Tabela 1: Redução percentual nas taxas de mortalidade por doenças, entre ASD, em relação à população holandesa.

Fraser e Shavlik (2001) verificaram que os ASD californianos viviam 7,3 anos (homens) e 4,4 anos (mulheres) a mais que a população. Se esses ASD tivessem dieta vegetariana, fizessem exercício físico, tivessem índice de massa corporal adequado e não fumassem, a expectativa de vida superaria 10 anos.

Fønnebø (1992) também verificou que os ASD da Noruega experimentavam 31% (homens) e 41% (mulheres) menores taxas de mortes que a população, mas notou que isso ocorreu com aqueles que entraram na Igreja antes de 19 anos de idade. Ele notou também que, com relação às doenças cardiovasculares, as reduções foram de 56% e 48%, respectivamente.

É possível afirmar que o Estilo de Vida ASD prolonga a vida e reduz a mortalidade por várias doenças, consideradas, hoje, as principais causas de óbito no mundo. É surpreendente que tal Estilo de Vida tenha suas origens em registros tão antigos como a Bíblia. Adicionalmente, há sólidas indicações de que quanto maior o tempo de exposição às orientações bíblicas, maior a longevidade.

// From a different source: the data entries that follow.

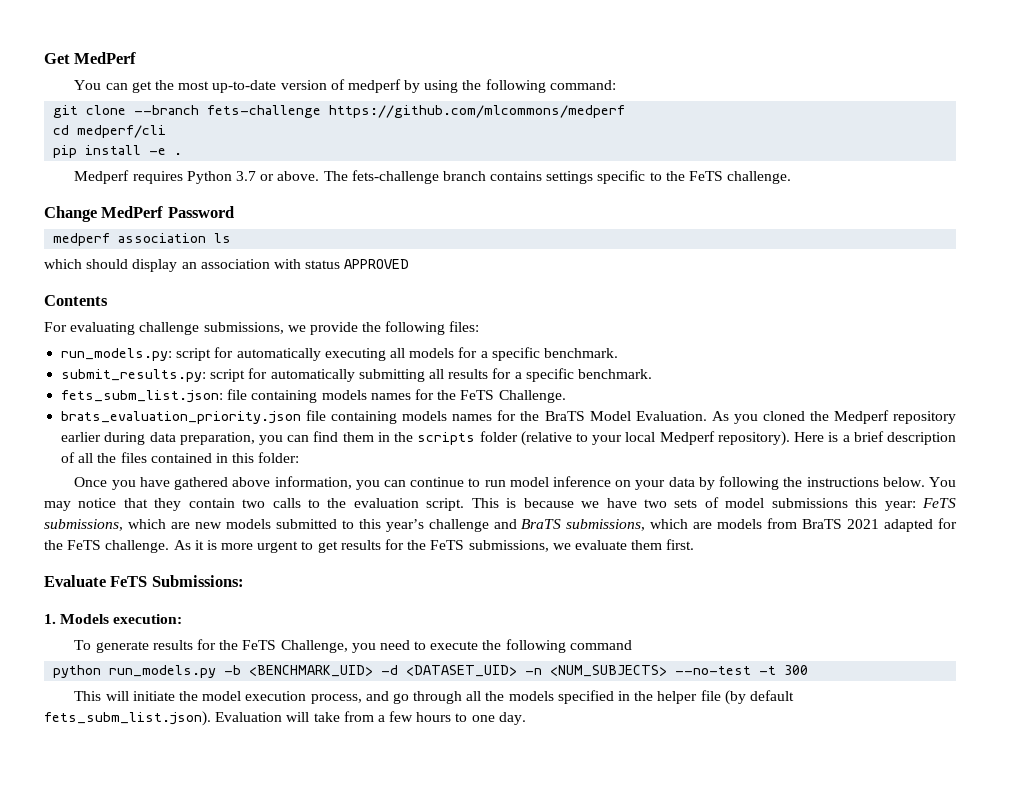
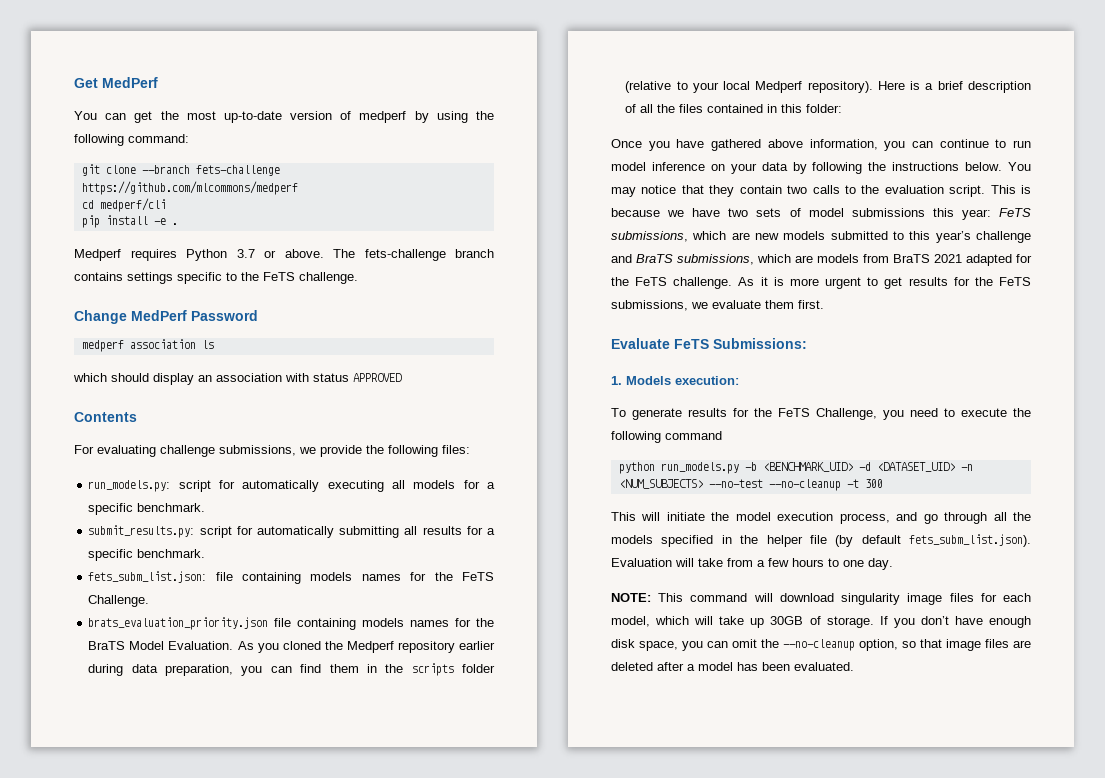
(752, 670) none -> [768,479,841,491] --no-cleanup
(526, 718) none -> [611,593,1031,605] [611,616,1031,628] [611,639,1031,651] [611,662,854,671] // NOTE: This command will download singularity image files for each model, which will take up 30GB of storage. If you don’t have enough disk space, you can omit the --no-cleanup option, so that image files are deleted after a model has been evaluated.

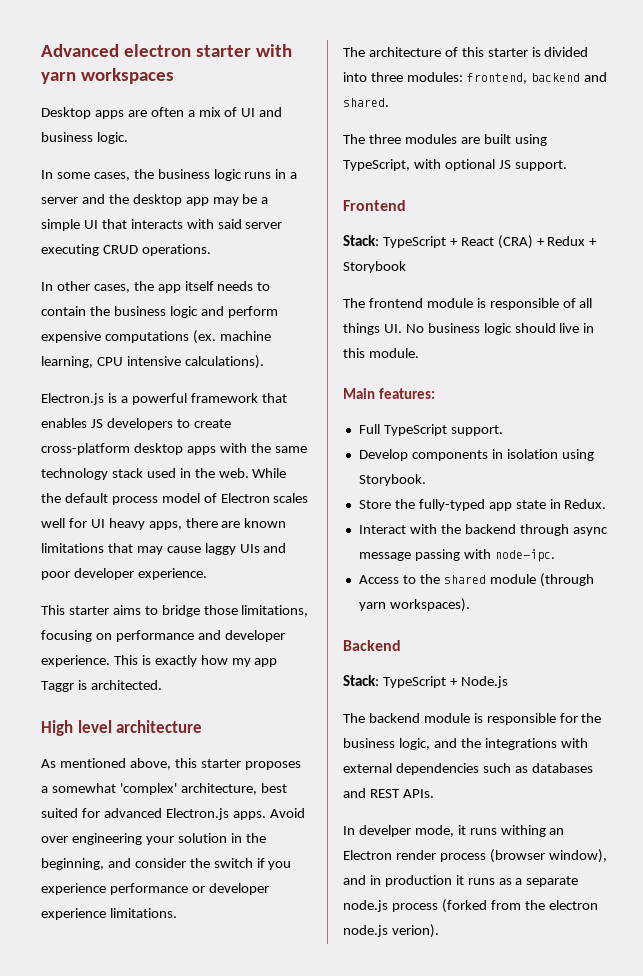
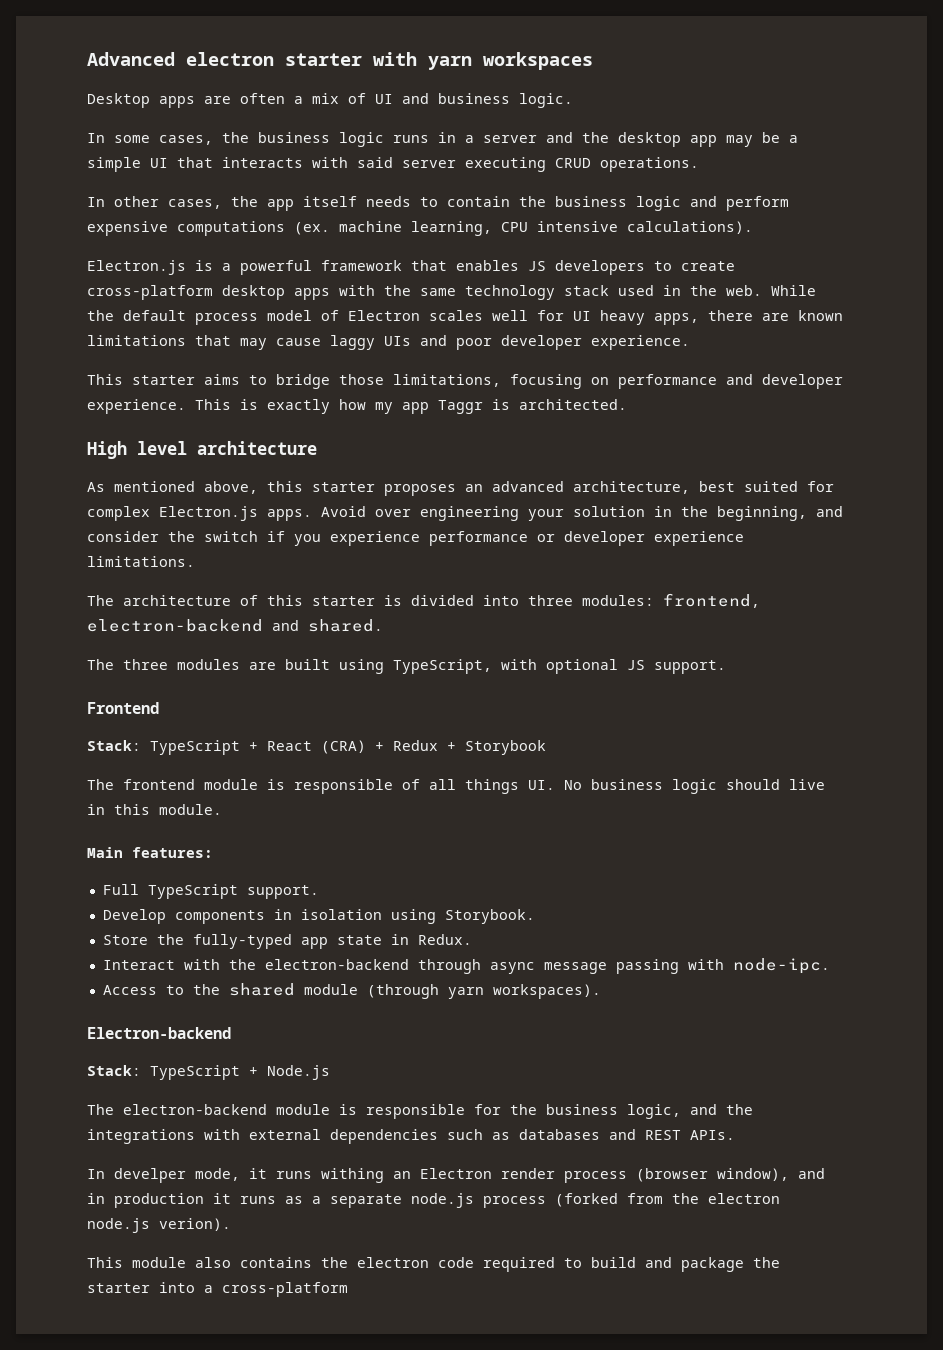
[41,783,177,795] a somewhat 'complex' -> [465,481,564,492] an advanced
[103,808,162,818] advanced -> [87,506,150,521] complex
[530,73,580,82] backend -> [87,619,263,632] electron-backend
[464,524,516,534] backend -> [264,959,409,970] electron-backend
[343,640,401,651] Backend -> [87,1027,231,1039] Electron-backend
[368,713,420,723] backend -> [123,1104,267,1115] electron-backend
(439, 931) none -> [87,1257,780,1272] [87,1282,348,1297] // This module also contains the electron code required to build and package the starter into a cross-platform

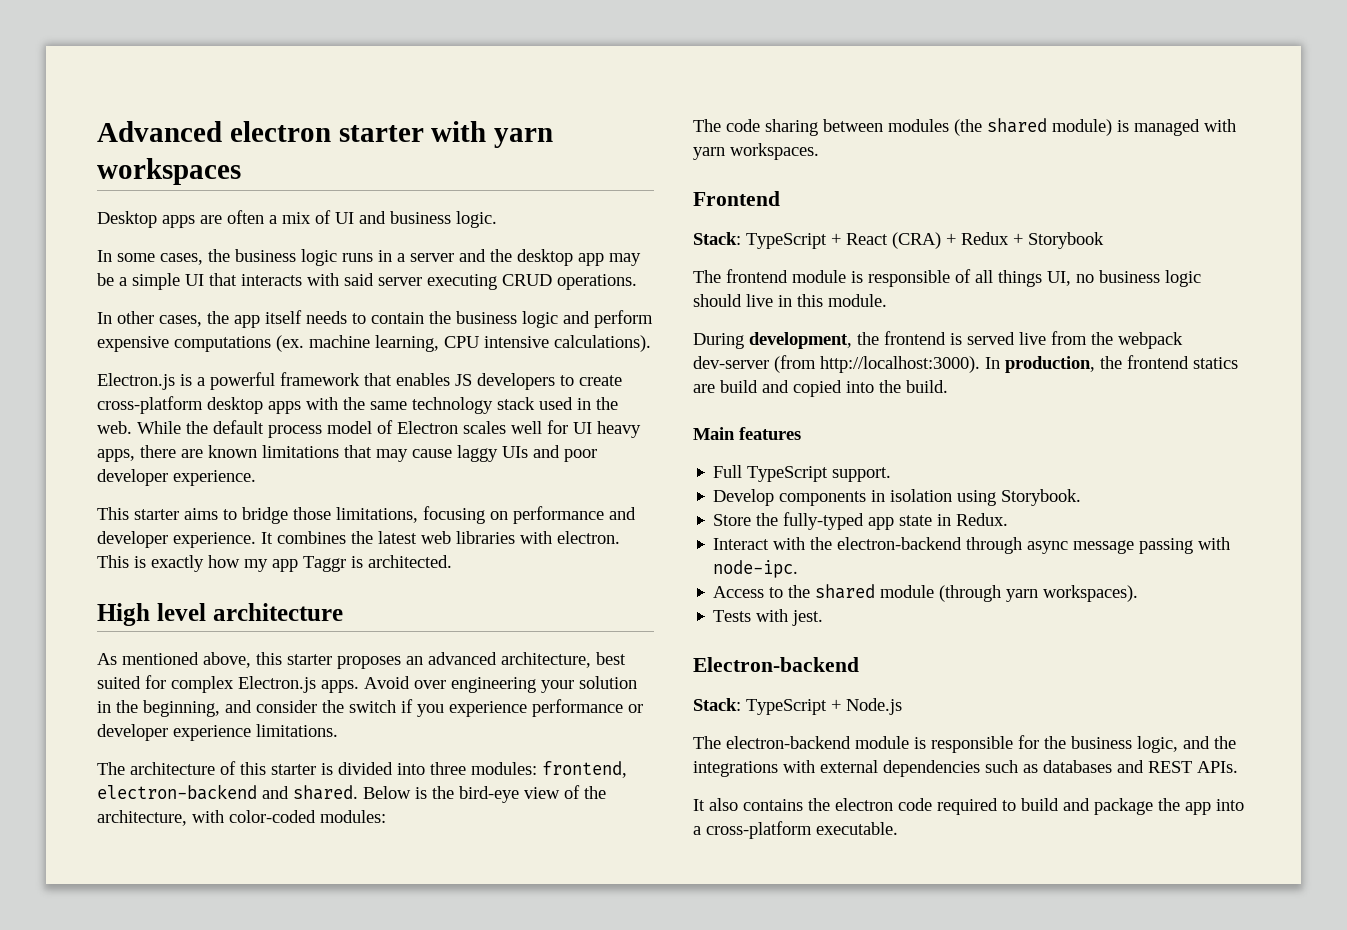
(186, 406) none -> [261,531,620,544] It combines the latest web libraries with electron.
[87,659,726,674] // The three modules are built using TypeScript, with optional JS support. -> [363,785,606,803] [97,810,386,826] [693,118,1236,136] [693,143,819,160] Below is the bird-eye view of the architecture, with color-coded modules: // The code sharing between modules (the shared module) is managed with yarn workspaces.
[528,780,582,790] UI. No -> [1047,271,1094,286] UI, no
(222, 809) none -> [693,331,1183,349] [693,355,1238,373] [693,380,948,397] // During development, the frontend is served live from the webpack dev-server (from http://localhost:3000). In production, the frontend statics are build and copied into the build.
[132,847,213,858] features: -> [739,427,801,440] features
(601, 991) none -> [713,609,824,626] // Tests with jest.
[87,1168,825,1183] [87,1193,780,1208] [87,1218,231,1233] [87,1257,186,1268] In develper mode, it runs withing an Electron render process (browser window), and in production it runs as a separate node.js process (forked from the electron node.js verion). // This module -> [693,799,705,811] It
[87,1283,150,1293] starter -> [1185,802,1211,815] app
(348, 1289) none -> [816,822,898,835] executable.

Referências Bibliográficas

Berkel J, de Waard F. Mortality pattern and life expectancy of Seventh-Day Adventists in the Netherlands. Int J Epidemiol, 1989;12(4): 455-9.

Fønnebø V. Mortality in Norwegian Seventh-Day Adventists 1962-1986. J Clin Epidemiol, 1992;45(2): 157-67.

Fraser GE, Shavlik DJ. Ten Years of life: Is it a matter of choice? Arch Intern Med, 2001; 161:1.645-52.

Fraser GE. Diet, life expectancy, and chronic disease: studies of Seventh-Day Adventists and other vegetarians. Nova York: Oxford University Press, 2003.